Consigne a =
Relevez tous les pseudonymes qui figurent dans les en-têtes des messages du fil de discussion ci-dessous.

▬▬▬▬▬▬▬▬▬▬

# realbasic = visual basic ?



## billboc (14 Janvier 2001)

bonjour,

j'aimerai savoir si il existe un logiciel nommé visual basic pour mac ou si realbasic est ce que visual basic est pour PC ?

c'est pas très claire ?

le visual basic d'EXCEL est un peu reduit pour faire de la programmation et je voulais savoir si il existait une version visual basic (non bridée...)

merci de vos réponses !!


----------



## JackSim (14 Janvier 2001)

VisualBasic de Microsoft n'existe pas sur Mac. REALBasic est un outil plus ou moins équivalent, le language est très proche. Par contre, inutile d'espérer ouvrir un projet créé sous VB sur PC et le compiler pour Mac OS avec RB.


------------------
*JackSim*


----------



## steg (14 Janvier 2001)

▬▬▬▬▬▬▬▬▬▬

Consigne b =
Dans les entrées enregistrées, présentez sous forme de liste JSON de chaînes la partie qui s'étend du début jusqu'à la ligne contenant « The height and width of the screenshot is (640, 853). », cette dernière comprise. Mettez une chaîne par ligne, écartez les lignes vides et laissez les images de côté.

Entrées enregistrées
▬▬▬▬▬▬▬▬▬▬

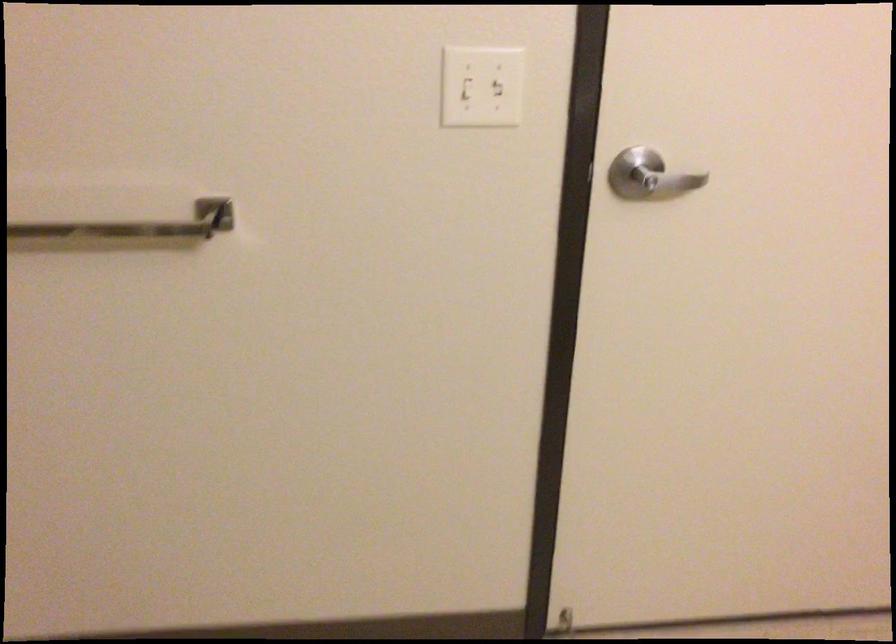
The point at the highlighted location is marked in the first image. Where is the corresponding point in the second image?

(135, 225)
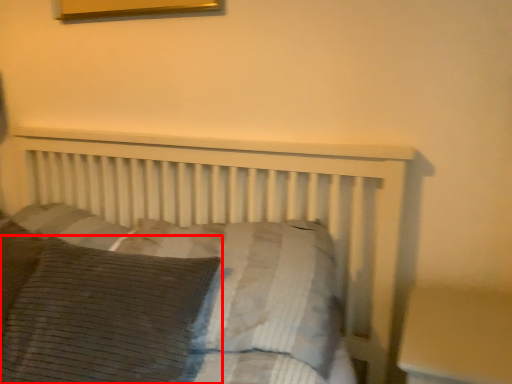
Question: Considering the relative positions of pillow (annotated by the red box) and pillow in the image provided, where is pillow (annotated by the red box) located with respect to the staircase?

Choices:
 (A) right
 (B) left

Answer: (B)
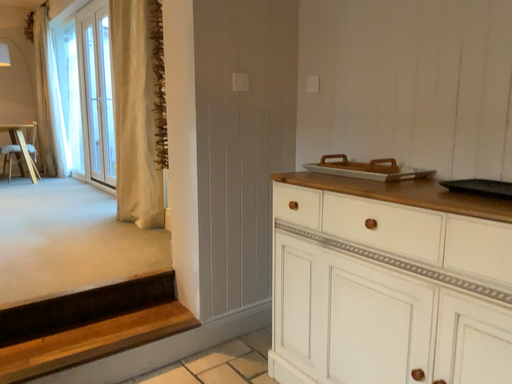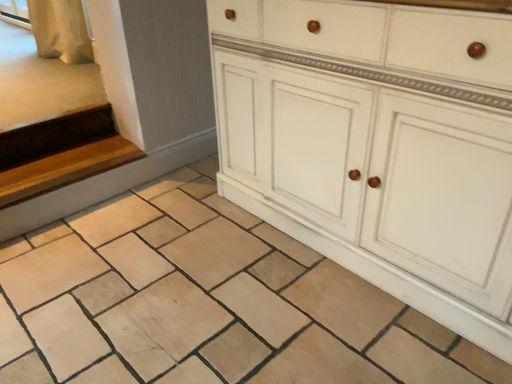
Question: Which way did the camera rotate in the video?

Choices:
 (A) rotated right
 (B) rotated left

Answer: (A)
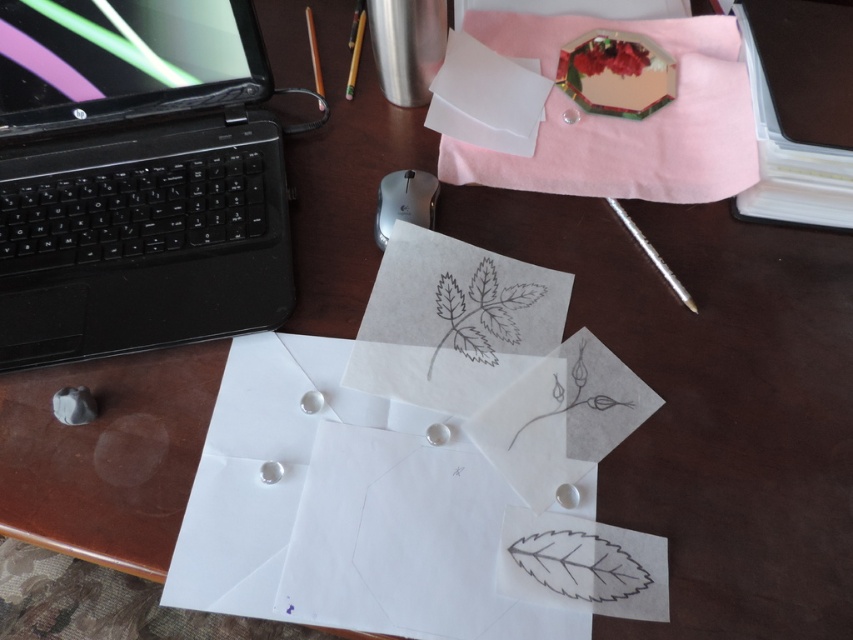
Is metallic silver button at center-left smaller than metallic gold pencil at upper center?

Yes.

Can you confirm if metallic silver button at center-left is bigger than metallic gold pencil at upper center?

Incorrect, metallic silver button at center-left is not larger than metallic gold pencil at upper center.

Is point (79, 400) less distant than point (350, 74)?

Yes, point (79, 400) is in front of point (350, 74).

The width and height of the screenshot is (853, 640). Find the location of `metallic silver button at center-left`. metallic silver button at center-left is located at coordinates (73, 404).

Is black plastic laptop at left below metallic silver button at center-left?

No.

At what (x,y) coordinates should I click in order to perform the action: click on black plastic laptop at left. Please return your answer as a coordinate pair (x, y). Looking at the image, I should click on (136, 179).

Between point (195, 253) and point (61, 392), which one is positioned behind?

Point (195, 253)

At what (x,y) coordinates should I click in order to perform the action: click on black plastic laptop at left. Please return your answer as a coordinate pair (x, y). This screenshot has height=640, width=853. Looking at the image, I should click on (136, 179).

Does silver plastic mouse at center appear on the right side of metallic silver button at center-left?

Correct, you'll find silver plastic mouse at center to the right of metallic silver button at center-left.

The height and width of the screenshot is (640, 853). I want to click on silver plastic mouse at center, so (x=404, y=202).

You are a GUI agent. You are given a task and a screenshot of the screen. Output one action in this format:
    pyautogui.click(x=<x>, y=<y>)
    Task: Click on the silver plastic mouse at center
    The image size is (853, 640).
    Given the screenshot: What is the action you would take?
    pyautogui.click(x=404, y=202)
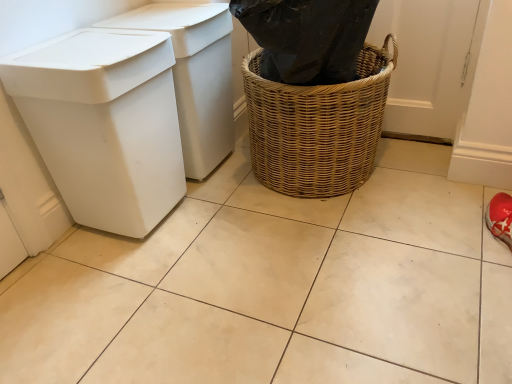
Locate an element on the screen. The height and width of the screenshot is (384, 512). vacant space in front of white plastic bin at left, which is the 2th waste container in back-to-front order is located at coordinates (115, 284).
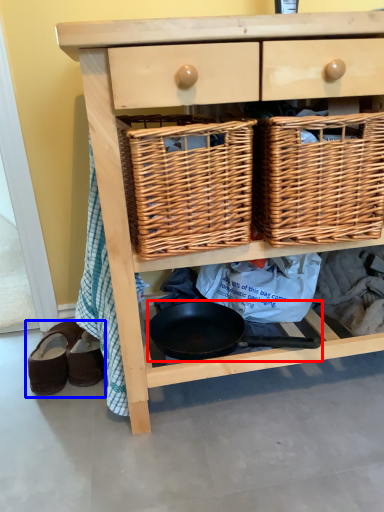
Question: Which object appears farthest to the camera in this image, frying pan (highlighted by a red box) or footwear (highlighted by a blue box)?

Choices:
 (A) frying pan
 (B) footwear

Answer: (B)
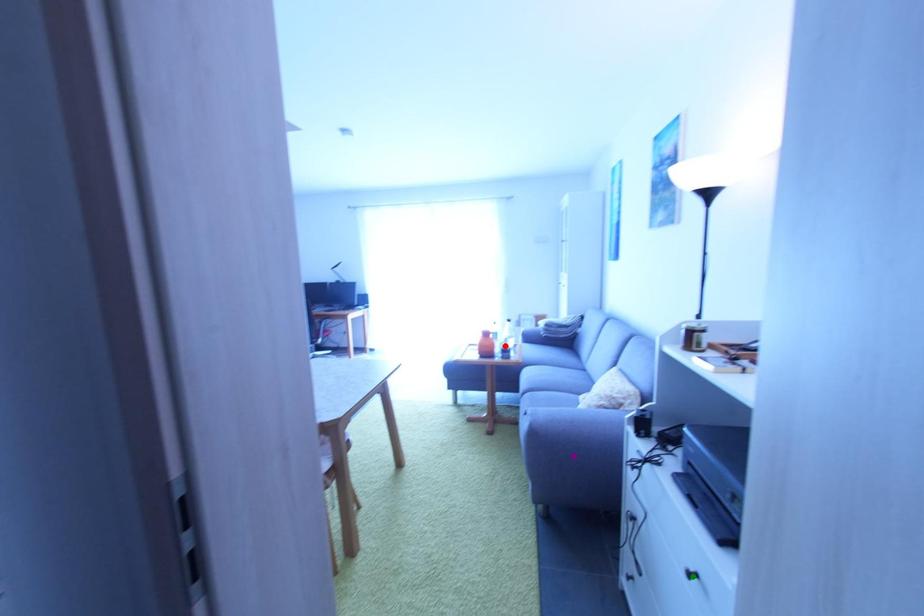
From the picture: Order these from nearest to farthest:
green point
red point
purple point

green point → purple point → red point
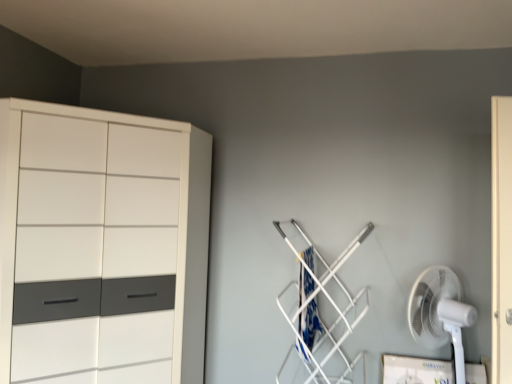
The width and height of the screenshot is (512, 384). Identify the location of blue fabric laundry at center-right. (309, 324).

Considering their positions, is blue fabric laundry at center-right located in front of or behind white plastic fan at lower right?

Clearly, blue fabric laundry at center-right is behind white plastic fan at lower right.

From a real-world perspective, is blue fabric laundry at center-right physically below white plastic fan at lower right?

No.

Looking at this image, is white plastic fan at lower right located within blue fabric laundry at center-right?

No.

Looking at this image, are white plastic fan at lower right and white glossy cupboard at left beside each other?

No, white plastic fan at lower right is not beside white glossy cupboard at left.

From a real-world perspective, which object stands above the other?

white glossy cupboard at left is physically above.

What's the angular difference between white plastic fan at lower right and white glossy cupboard at left's facing directions?

129 degrees.

Is the depth of white glossy cupboard at left less than that of white plastic fan at lower right?

Yes, it is.

Considering the sizes of white glossy cupboard at left and white plastic fan at lower right in the image, is white glossy cupboard at left taller or shorter than white plastic fan at lower right?

white glossy cupboard at left is taller than white plastic fan at lower right.

Could you tell me if white glossy cupboard at left is facing white plastic fan at lower right?

Yes, white glossy cupboard at left is aimed at white plastic fan at lower right.

The image size is (512, 384). In order to click on mechanical fan below the blue fabric laundry at center-right (from the image's perspective) in this screenshot , I will do `click(440, 313)`.

From a real-world perspective, which is physically below, white plastic fan at lower right or blue fabric laundry at center-right?

In real-world perspective, white plastic fan at lower right is lower.

From the image's perspective, is white plastic fan at lower right located above or below blue fabric laundry at center-right?

Based on their image positions, white plastic fan at lower right is located beneath blue fabric laundry at center-right.

Which object is closer to the camera, white plastic fan at lower right or blue fabric laundry at center-right?

white plastic fan at lower right is closer to the camera.

Is blue fabric laundry at center-right positioned with its back to white glossy cupboard at left?

No.

Is blue fabric laundry at center-right in contact with white glossy cupboard at left?

No, blue fabric laundry at center-right is not with white glossy cupboard at left.

Who is shorter, blue fabric laundry at center-right or white glossy cupboard at left?

blue fabric laundry at center-right is shorter.

Identify the location of laundry on the right of white glossy cupboard at left. (309, 324).

From the image's perspective, is white glossy cupboard at left under blue fabric laundry at center-right?

No, from the image's perspective, white glossy cupboard at left is not beneath blue fabric laundry at center-right.

From a real-world perspective, is white glossy cupboard at left over blue fabric laundry at center-right?

Correct, in the physical world, white glossy cupboard at left is higher than blue fabric laundry at center-right.

Consider the image. Can you confirm if white glossy cupboard at left is bigger than blue fabric laundry at center-right?

Correct, white glossy cupboard at left is larger in size than blue fabric laundry at center-right.

Identify the location of laundry lying above the white plastic fan at lower right (from the image's perspective). This screenshot has height=384, width=512. (309, 324).

The image size is (512, 384). In order to click on cupboard lying on the left of white plastic fan at lower right in this screenshot , I will do `click(101, 246)`.

When comparing their distances from white glossy cupboard at left, does white plastic fan at lower right or blue fabric laundry at center-right seem further?

Among the two, white plastic fan at lower right is located further to white glossy cupboard at left.

From the picture: When comparing their distances from blue fabric laundry at center-right, does white glossy cupboard at left or white plastic fan at lower right seem further?

Based on the image, white glossy cupboard at left appears to be further to blue fabric laundry at center-right.

From the image, which object appears to be farther from white glossy cupboard at left, blue fabric laundry at center-right or white plastic fan at lower right?

white plastic fan at lower right is further to white glossy cupboard at left.

Estimate the real-world distances between objects in this image. Which object is closer to blue fabric laundry at center-right, white plastic fan at lower right or white glossy cupboard at left?

white plastic fan at lower right is positioned closer to the anchor blue fabric laundry at center-right.

Considering their positions, is blue fabric laundry at center-right positioned closer to white plastic fan at lower right than white glossy cupboard at left?

Among the two, blue fabric laundry at center-right is located nearer to white plastic fan at lower right.

Estimate the real-world distances between objects in this image. Which object is closer to white plastic fan at lower right, white glossy cupboard at left or blue fabric laundry at center-right?

blue fabric laundry at center-right is positioned closer to the anchor white plastic fan at lower right.

At what (x,y) coordinates should I click in order to perform the action: click on laundry between white glossy cupboard at left and white plastic fan at lower right from left to right. Please return your answer as a coordinate pair (x, y). Looking at the image, I should click on [309, 324].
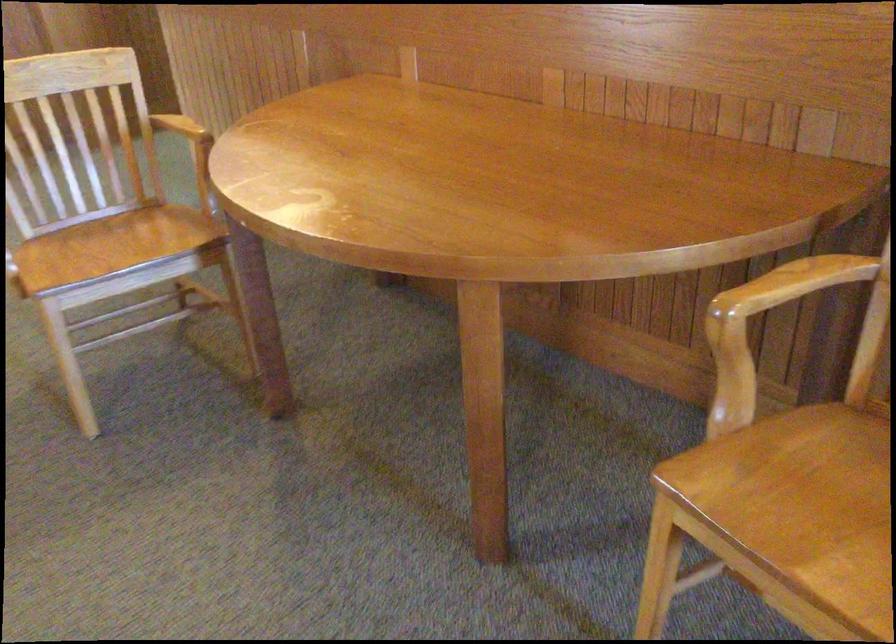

▬▬▬▬▬▬▬▬▬▬

Réponse attendue a =
billboc, JackSim, steg

Réponse attendue b =
[
  "The point at the highlighted location is marked in the first image. Where is the corresponding point in the second image?",
  "(135, 225)",
  "Question: Considering the relative positions of pillow (annotated by the red box) and pillow in the image provided, where is pillow (annotated by the red box) located with respect to the staircase?",
  "Choices:",
  " (A) right",
  " (B) left",
  "Answer: (B)",
  "Question: Which way did the camera rotate in the video?",
  "Choices:",
  " (A) rotated right",
  " (B) rotated left",
  "Answer: (A)",
  "Is metallic silver button at center-left smaller than metallic gold pencil at upper center?",
  "Yes.",
  "Can you confirm if metallic silver button at center-left is bigger than metallic gold pencil at upper center?",
  "Incorrect, metallic silver button at center-left is not larger than metallic gold pencil at upper center.",
  "Is point (79, 400) less distant than point (350, 74)?",
  "Yes, point (79, 400) is in front of point (350, 74).",
  "The width and height of the screenshot is (853, 640). Find the location of `metallic silver button at center-left`. metallic silver button at center-left is located at coordinates (73, 404).",
  "Is black plastic laptop at left below metallic silver button at center-left?",
  "No.",
  "At what (x,y) coordinates should I click in order to perform the action: click on black plastic laptop at left. Please return your answer as a coordinate pair (x, y). Looking at the image, I should click on (136, 179).",
  "Between point (195, 253) and point (61, 392), which one is positioned behind?",
  "Point (195, 253)",
  "At what (x,y) coordinates should I click in order to perform the action: click on black plastic laptop at left. Please return your answer as a coordinate pair (x, y). This screenshot has height=640, width=853. Looking at the image, I should click on (136, 179).",
  "Does silver plastic mouse at center appear on the right side of metallic silver button at center-left?",
  "Correct, you'll find silver plastic mouse at center to the right of metallic silver button at center-left.",
  "The height and width of the screenshot is (640, 853). I want to click on silver plastic mouse at center, so (x=404, y=202)."
]